A GPU-accelerated numerical model for nearshore scalar transport by dispersive shallow water flows

Abstract

A GPU-accelerated nearshore scalar transport model with the Boussinesq-type wave solver is introduced. The depth-integrated advection-diffusion equation is implemented into Celeris Advent, the firstly-developed open-source Boussinesq wave model equipped with an interactive system supporting simultaneous visualization and data exchange between a user and the computing unit. A hybrid finite volume-finite difference scheme is adopted to discretize the governing equations, and the modified HLL Riemann solver for satisfying the conservation property of the scalar concentration is applied for an accurate approximation of scalar numerical flux. A source-function wavemaker in conjunction with alongshore periodic boundary conditions and a wave-breaking model are implemented to more precisely replicate the nearshore hydrodynamic processes. Several numerical tests using analytical solutions and experimental data are performed to validate the model. Finally, field-scale dye release experiments are reproduced numerically, assessing the applicability of the proposed model in predicting nearshore scalar transport by dispersive hydrodynamics. The proposed model is expected to serve as an advanced tool for real-time assessment and mitigation of marine pollution incidents.

Program summary

Program Title: Celeris-with-scalar-transport

CPC Library link to program files: https://doi.org/10.17632/bk7v57wsxj.1

Developer's repository link: https://doi.org/10.5281/zenodo.10609197

Licensing provisions: GNU General Public License 3

Programming language: C++, HLSL

Supplementary material: Movies 1-4

Nature of problem: Nearshore scalar transport phenomena have generally been investigated through the numerical models that solve the shallow water equations and the advection-diffusion equation due to their high computational efficiency. However, these models are incapable of simulating the dispersive effects of the waves, which are significant in nearshore hydrodynamics. The scalar transport model with a Boussinesq-type solver can precisely approximate the nearshore scalar transport processes, but its application has been limited by the heavy computational load, which hinders real-time simulations. Building on previous work (Celeris Advent), this software enables real-time numerical simulation of nearshore scalar transport as well as simultaneous visualization. It also supports an interactive environment, allowing the user to change the water surface, bathymetry, and scalar concentration while the model is running.

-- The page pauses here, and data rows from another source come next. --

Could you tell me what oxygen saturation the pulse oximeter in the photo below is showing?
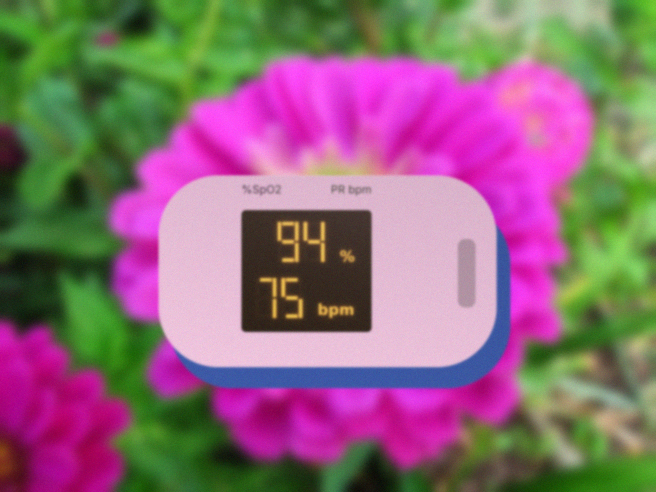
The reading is 94 %
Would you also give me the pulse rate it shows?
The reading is 75 bpm
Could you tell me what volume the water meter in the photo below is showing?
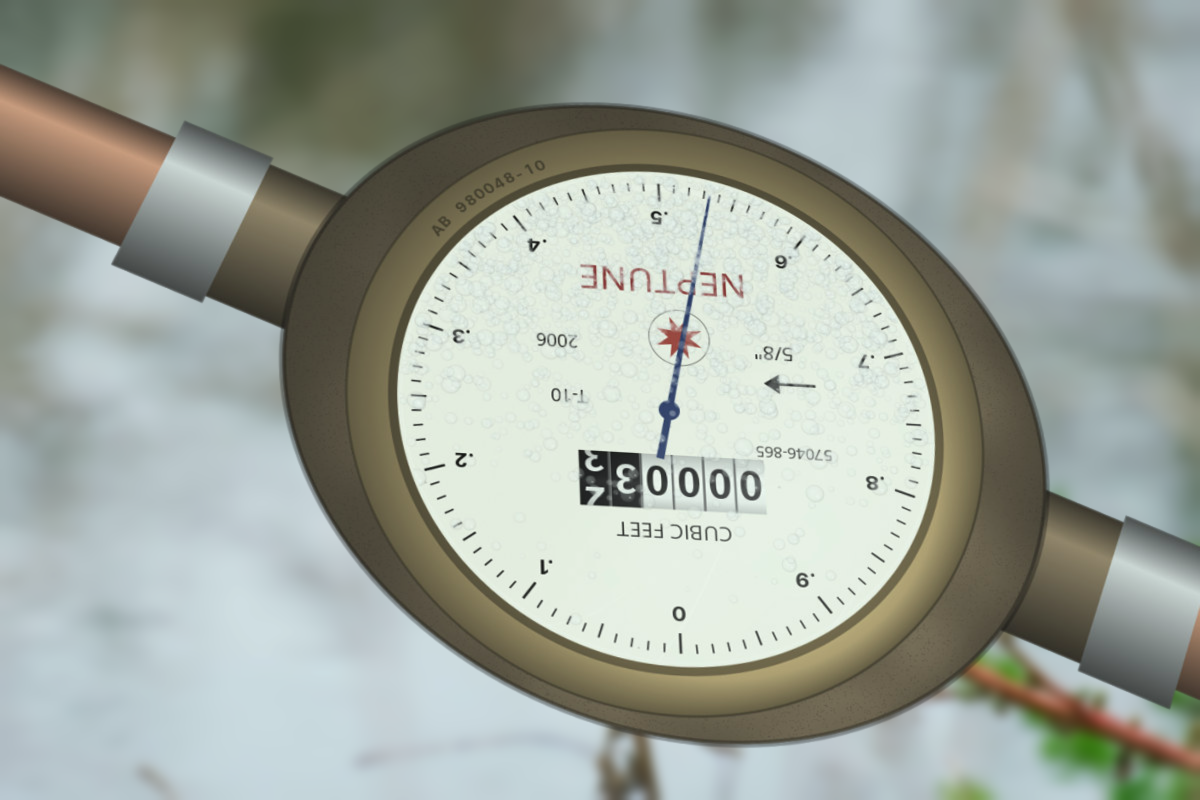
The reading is 32.53 ft³
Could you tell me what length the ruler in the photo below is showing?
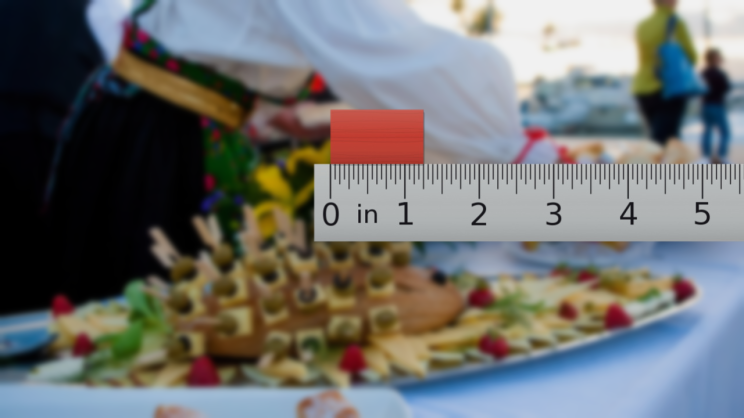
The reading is 1.25 in
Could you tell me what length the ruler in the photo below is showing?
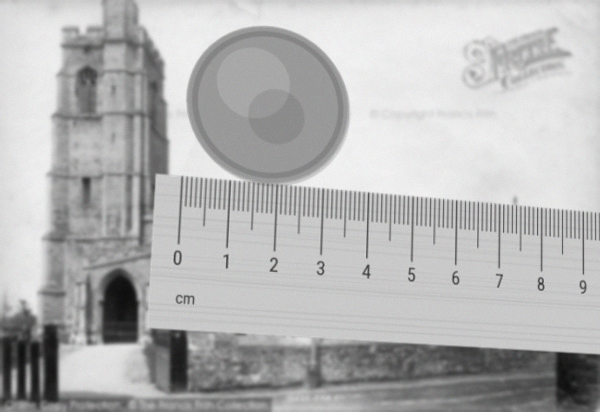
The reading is 3.5 cm
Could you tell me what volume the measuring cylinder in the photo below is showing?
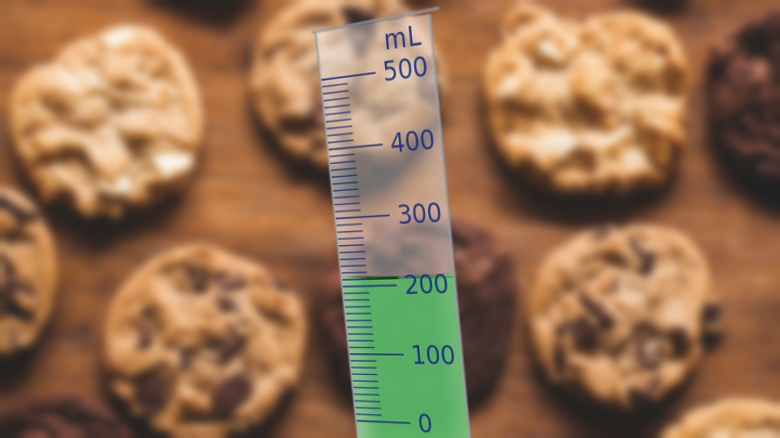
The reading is 210 mL
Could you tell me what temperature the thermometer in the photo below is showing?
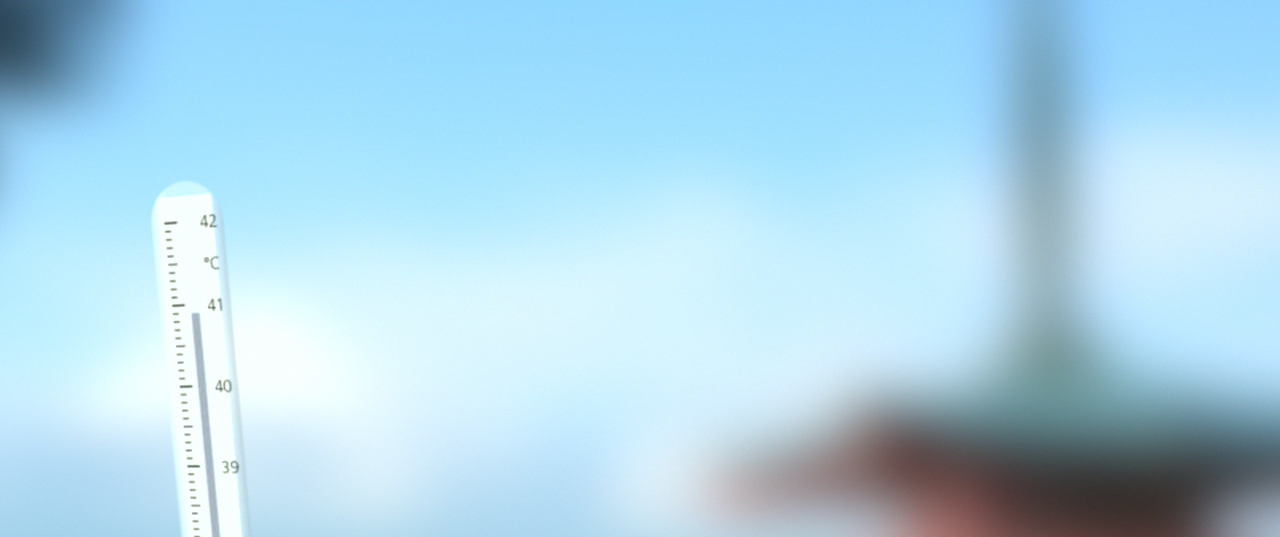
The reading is 40.9 °C
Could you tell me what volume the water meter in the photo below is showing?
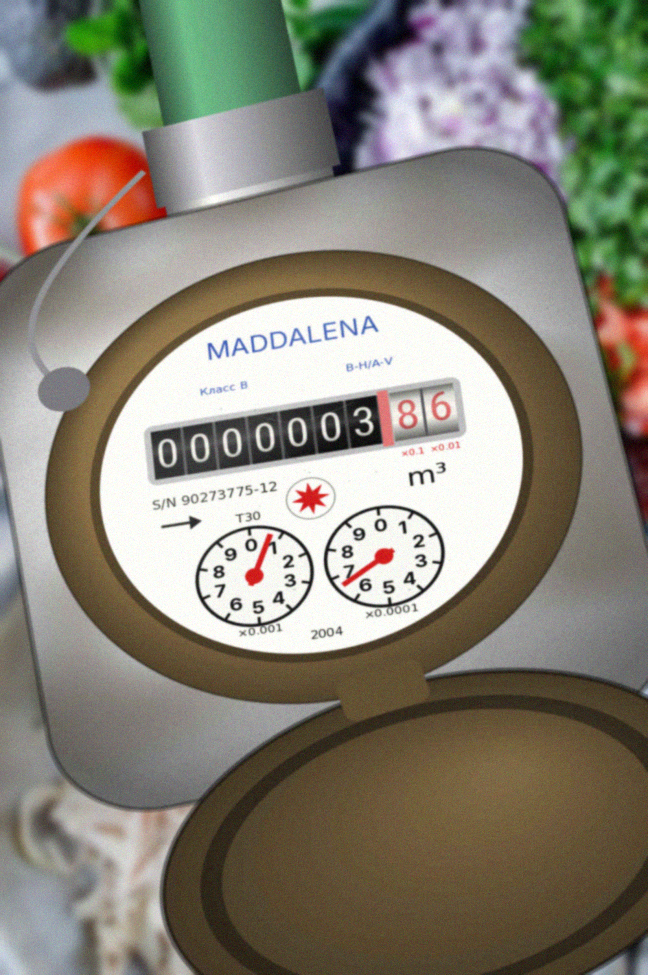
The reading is 3.8606 m³
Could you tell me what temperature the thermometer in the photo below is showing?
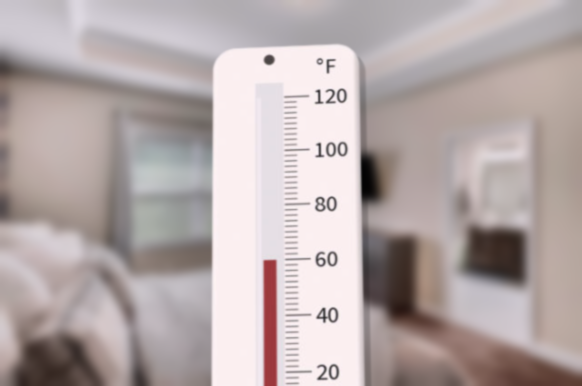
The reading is 60 °F
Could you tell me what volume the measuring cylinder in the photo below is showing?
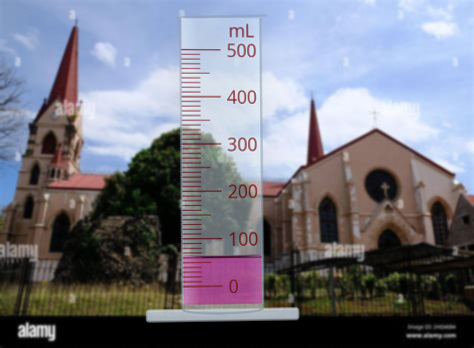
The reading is 60 mL
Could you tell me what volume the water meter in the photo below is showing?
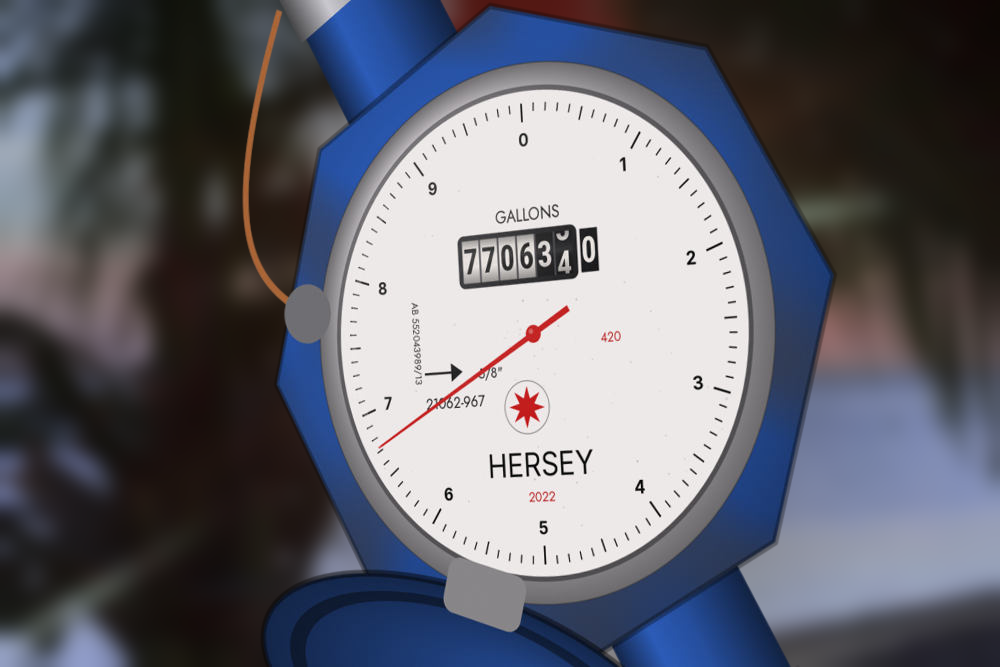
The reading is 7706336.7 gal
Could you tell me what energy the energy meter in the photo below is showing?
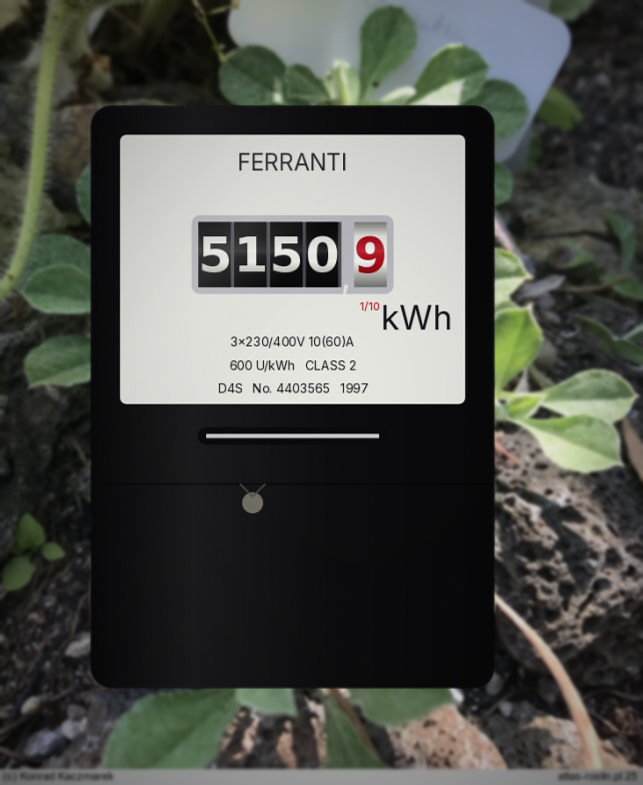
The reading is 5150.9 kWh
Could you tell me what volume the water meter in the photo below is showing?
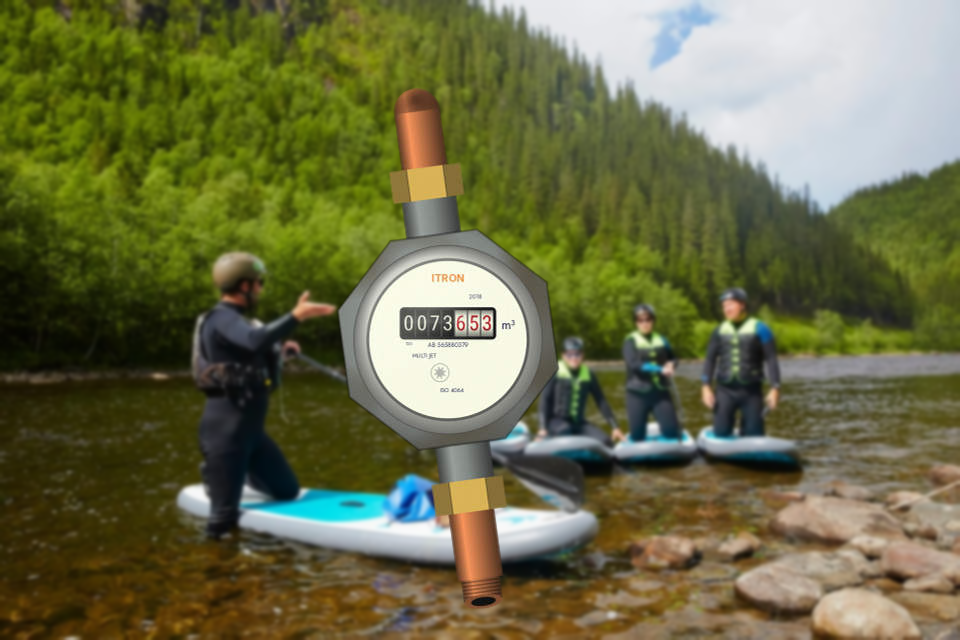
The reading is 73.653 m³
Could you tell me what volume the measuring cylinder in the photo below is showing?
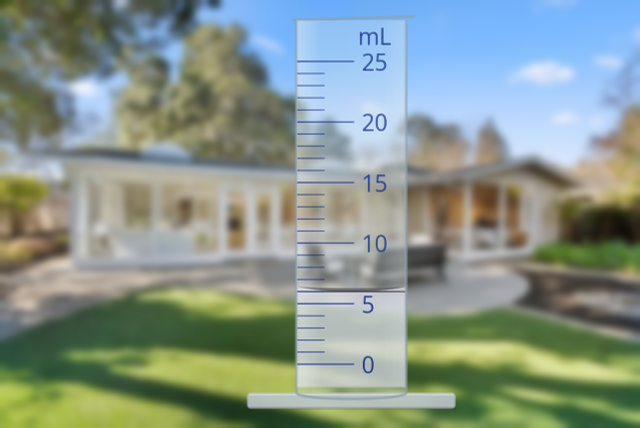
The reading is 6 mL
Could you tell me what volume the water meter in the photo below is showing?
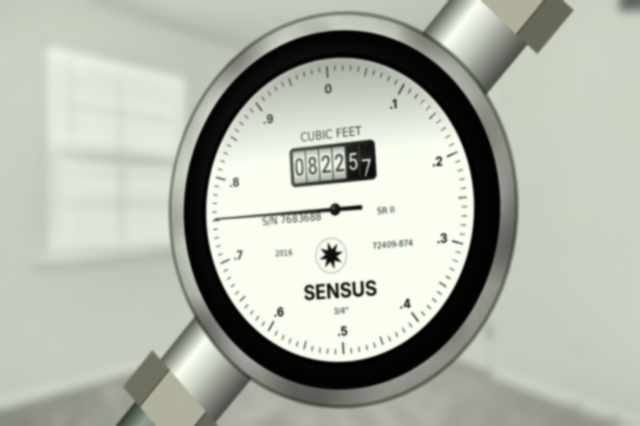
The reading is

Solution method: A hybrid finite volume-finite difference scheme is used to solve the extended Boussinesq equations and the advection-diffusion equation. Various components, including the modified HLL Riemann solver, an eddy-viscosity type wave-breaking model, and a source-function wavemaker with periodic boundary conditions, have been newly implemented for better approximations of scalar transport processes governed by breaking dispersive shallow water waves in nearshore regions.